Your goal
Check every line of the records below for the string "hand" and copy the ones that have it.

Listed entries
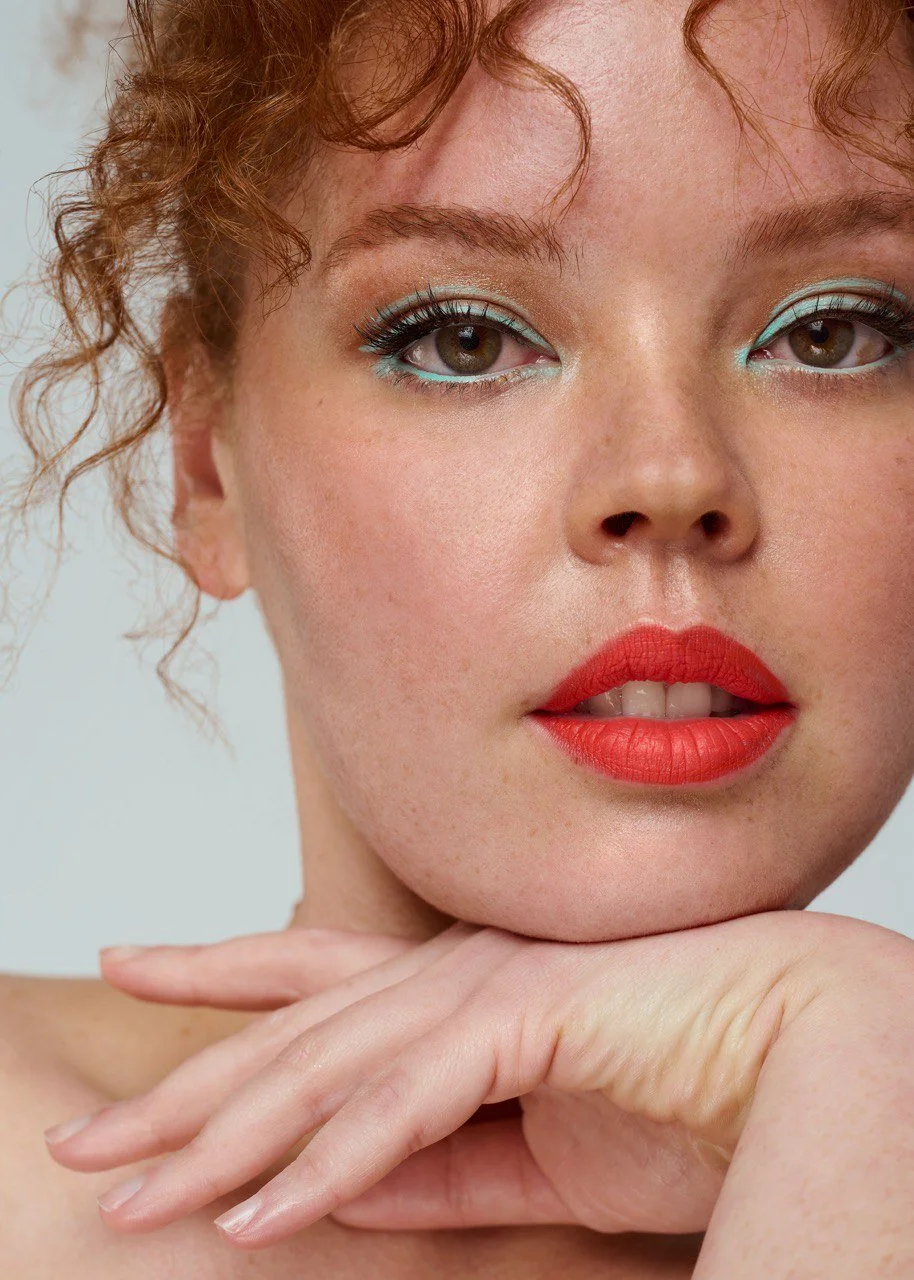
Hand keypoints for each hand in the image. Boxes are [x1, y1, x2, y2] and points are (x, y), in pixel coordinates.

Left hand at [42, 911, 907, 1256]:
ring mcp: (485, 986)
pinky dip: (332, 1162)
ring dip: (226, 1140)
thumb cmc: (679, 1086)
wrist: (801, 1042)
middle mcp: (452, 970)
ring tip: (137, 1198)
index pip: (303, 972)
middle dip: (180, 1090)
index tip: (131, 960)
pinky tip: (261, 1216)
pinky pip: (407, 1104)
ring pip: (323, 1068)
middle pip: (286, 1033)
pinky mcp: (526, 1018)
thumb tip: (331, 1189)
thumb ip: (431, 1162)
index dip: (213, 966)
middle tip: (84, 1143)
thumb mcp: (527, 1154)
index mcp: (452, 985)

Written response
Hand keypoints for each hand in the image. Boxes are [x1, y1, x2, y2] and points are (x, y), in pixel coordinates.
Left hand at [42, 911, 907, 1256]:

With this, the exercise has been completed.